Tracer les métaux lourds dans les eaux de surface
L'activité humaine a considérablement modifié les cycles biogéochimiques des éléments-traces métalliques (ETM), augmentant leur remontée vers la surface et entre les environnements superficiels. De nouvelles données sur les isotopes ont favorisé la création de meilleurs modèles en ce qui concerne les sources d'ETM, le transfert, la dynamique et les réactivités dans les systèmes dynamiques et multi-sources, conformément aux besoins des stratégies de contrôle des émissions destinées à lutter contre les origines et les conséquences de la contamination par les métaux.
Le bassin hydrographique de la Gironde et son estuaire (France) ont fait office de laboratoire dans le cadre du projet ISOGIRE financé par l'UE. L'équipe de chercheurs a étudié les isotopes stables de cuivre (Cu), de zinc (Zn) et d'argent (Ag) afin de mieux comprendre leur réactivité biogéochimique, leur source et l'évolution au fil du temps dans cet environnement fluvial et estuarien touché par une production viticole intensive, l'urbanisation et la résilience des contaminants provenant des affineries d'antan.
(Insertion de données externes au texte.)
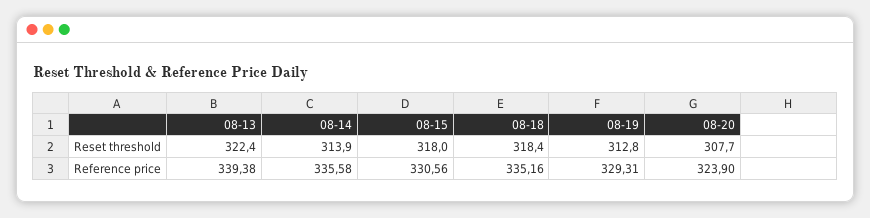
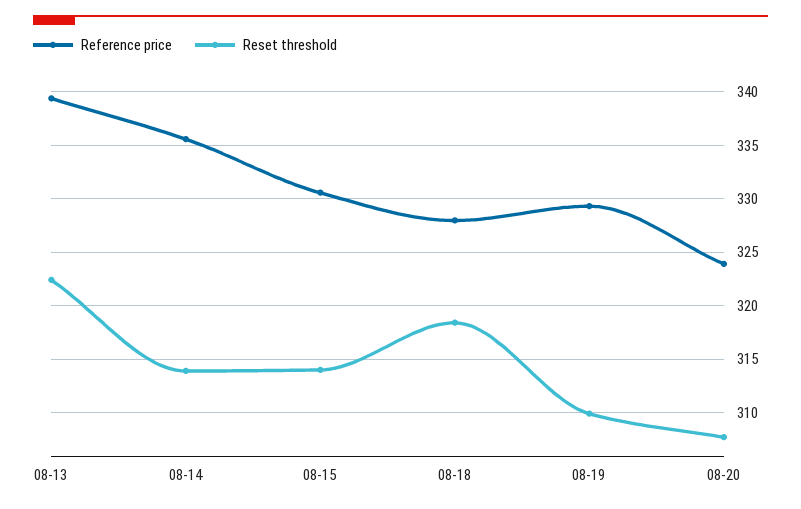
  {
    "Reset threshold": {
      "08-13": 322.4,
      "08-14": 313.9,
-     "08-15": 318,
+     "08-15": 314,
      "08-18": 318.4,
-     "08-19": 312.8,
+     "08-19": 310,
      "08-20": 307.7
    },
    "Reference price": {
      "08-13": 339.38,
      "08-14": 335.58,
      "08-15": 330.56,
-     "08-18": 335.16,
+     "08-18": 328,
      "08-19": 329.31,
      "08-20": 323.9
    }
  }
L'Ag a été privilégié puisque les études isotopiques demeurent limitées, quoiqu'utiles pour faire face à la hausse de la concentration en Ag dans les eaux de surface et les organismes. Ce phénomène pourrait être lié à une utilisation plus importante des nanoparticules d'Ag dans les produits de consommation, ce qui ferait de l'Ag un nouveau contaminant.
Les résultats du projet ISOGIRE ont révélé que les signaux isotopiques transitoires de Cu dans l'eau douce atteignent l'estuaire en raison d'une bonification en Cu et une assimilation préférentielle des isotopes légers par le phytoplancton, avec une transposition possible des signatures de Cu anthropogéniques. La minéralisation de la matière organique dans l'estuaire amène à un ajout permanent de Cu dissous qui se caractérise par l'émission d'isotopes lourds en solution, suite au processus de Rayleigh. A l'inverse, le Zn a fait état d'une forte adsorption dans les particules des zones de turbidité estuarienne maximale, en raison d'une bonification des isotopes de Zn lourd en phase de dissolution. Les fleuves du monde entier semblent faire état des mêmes tendances. Dès lors, l'adsorption dans les particules pourrait être le principal phénomène à l'origine de la composition isotopique du Zn dissous à l'échelle mondiale.
Les signatures isotopiques de métaux dans les huîtres à l'embouchure de l'estuaire ont fourni de nouveaux éléments pour leur utilisation en veille biologique. Plus particulièrement, les signatures isotopiques inchangées du Cu, du Zn et de l'Ag pendant plus de 30 ans suggèrent que la réactivité biogéochimique estuarienne permet d'expliquer les compositions isotopiques des métaux bioaccumulables davantage que l'évolution temporelle des sources environnementales du bassin de la Gironde.
Enfin, l'étude a permis de faire la différence entre les sources de Cu et Zn naturelles et anthropiques sur la base des signatures isotopiques du bassin. Elle a démontré des réactivités biogéochimiques distinctes et des mécanismes de fractionnement isotopiques dans les eaux de l'estuaire. Les chercheurs ont par ailleurs épinglé l'usage limité de l'Ag isotopique pour tracer le nano-Ag à ce stade, à moins que l'industrie soit encouragée à doter les nanoparticules de l'un des isotopes légers ou lourds d'Ag.
Les nouvelles données isotopiques relatives à l'Ag, au Cu et au Zn ont donné lieu à de nouveaux modèles pour l'interprétation des variations géochimiques et isotopiques dans les fleuves et les estuaires ainsi que dans les organismes locaux. Ces modèles favoriseront une meilleure évaluation de la pollution côtière et des stratégies plus efficaces pour réduire la contamination et les menaces pour l'environnement et la santé publique.